Nine years after the Chicago Police Department let a rapist slip between their fingers, people involved in the case are dying by the dozen in this heartfelt, ambitious, highly derivative debut.
The first victim—at least the first one private eye Michael Kelly finds out about—is John Gibbons, his old partner on the Chicago force, shot to death the day after he asks Kelly’s help in the case of Elaine Remington, who’s just reappeared after miraculously surviving a murderous assault in 1997. After the cops arrested a suspect that night, he mysteriously disappeared from the precinct house and the case was discreetly buried. Now a remarkably similar rapist seems to be at work again, leaving behind a trail of cut throats and bullet wounds. It’s all “just like in the movies,” muses Kelly, and he couldn’t be more right.

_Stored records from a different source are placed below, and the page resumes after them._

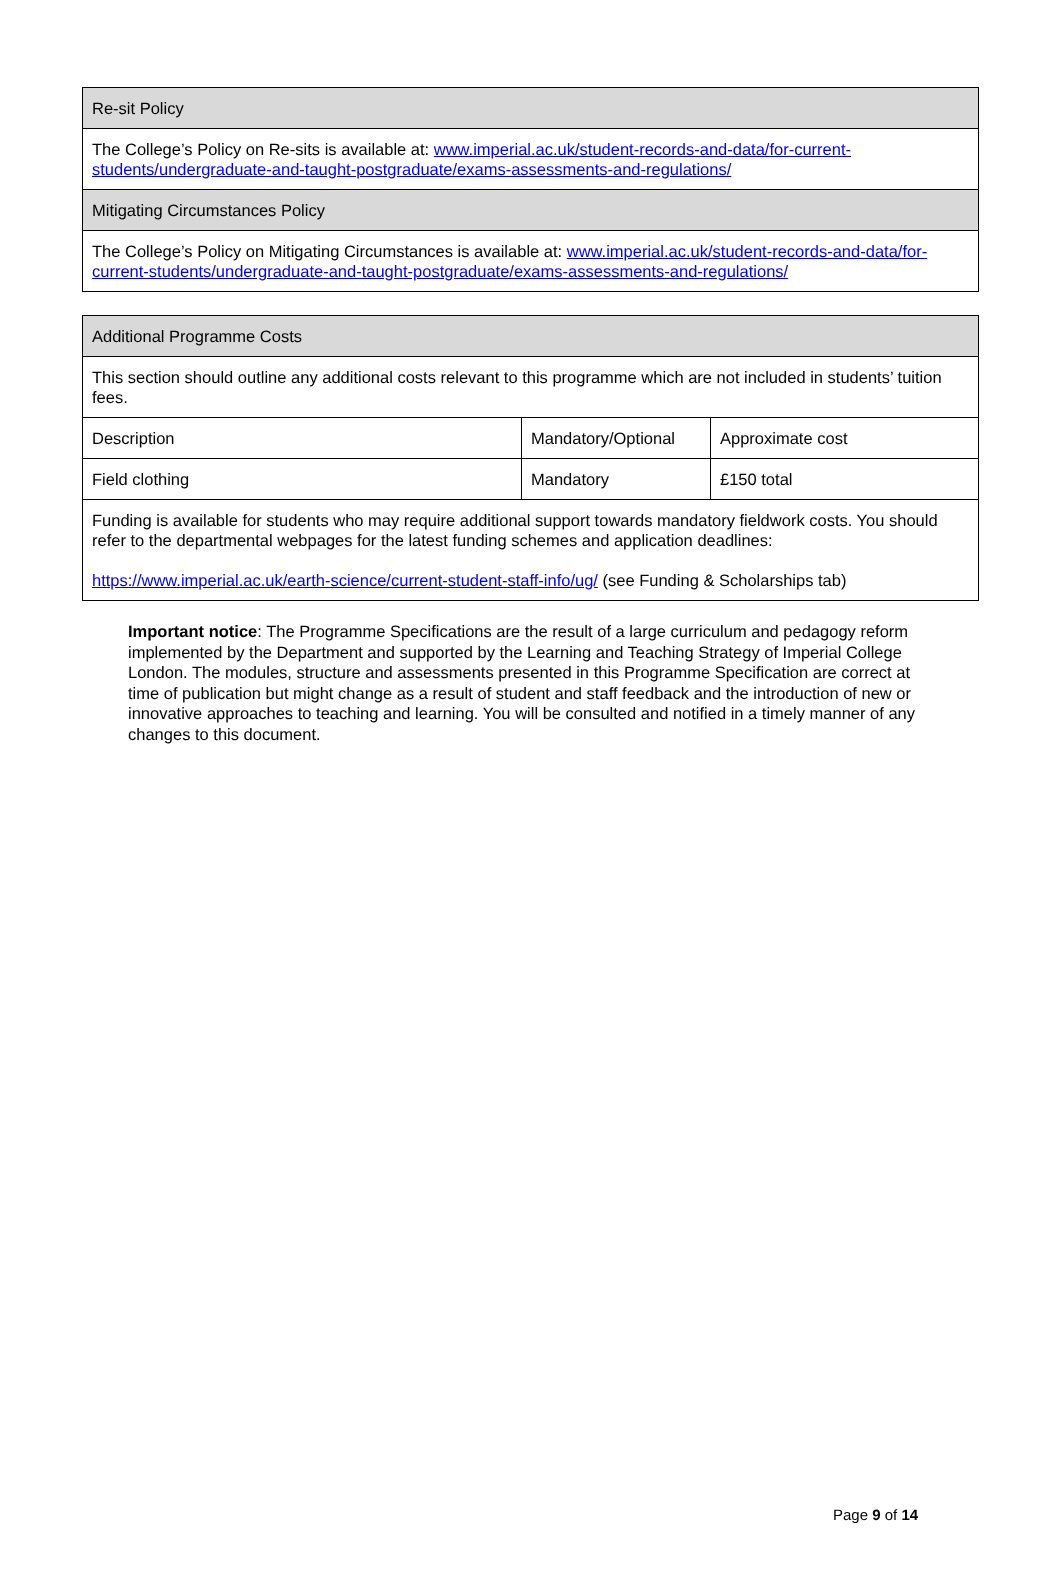| Re-sit Policy |
| The College’s Policy on Re-sits is available at: www.imperial.ac.uk/student-records-and-data/for-current-students/undergraduate-and-taught-postgraduate/exams-assessments-and-regulations/ |
| Mitigating Circumstances Policy |
| The College’s Policy on Mitigating Circumstances is available at: www.imperial.ac.uk/student-records-and-data/for-current-students/undergraduate-and-taught-postgraduate/exams-assessments-and-regulations/ |
| Additional Programme Costs | | |
| This section should outline any additional costs relevant to this programme which are not included in students’ tuition fees. | | |
| Description | Mandatory/Optional | Approximate cost |
| Field clothing | Mandatory | £150 total |
| Funding is available for students who may require additional support towards mandatory fieldwork costs. You should refer to the departmental webpages for the latest funding schemes and application deadlines: https://www.imperial.ac.uk/earth-science/current-student-staff-info/ug/ (see Funding & Scholarships tab) | | |
Important notice: The Programme Specifications are the result of a large curriculum and pedagogy reform implemented by the Department and supported by the Learning and Teaching Strategy of Imperial College London. The modules, structure and assessments presented in this Programme Specification are correct at time of publication but might change as a result of student and staff feedback and the introduction of new or innovative approaches to teaching and learning. You will be consulted and notified in a timely manner of any changes to this document.
Page 9 of 14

Not only is his author boldly stealing dialogue tags from The Big Sleep, The Godfather and The Silence of the Lambs, Kelly himself, a wisecracking Irish scrapper who slings metaphors like Philip Marlowe and reads Homer and Aeschylus in Greek, is right out of Central Casting. But when Kelly’s oldest friend is murdered—bad for her, good for the story—and the DNA evidence implicates a convict who’s spent the last ten years on Death Row, Kelly shakes off the shades of those genre classics and gets down to business.
If you can shrug off the mannered narration, ex–TV producer Harvey ends up delivering the goods.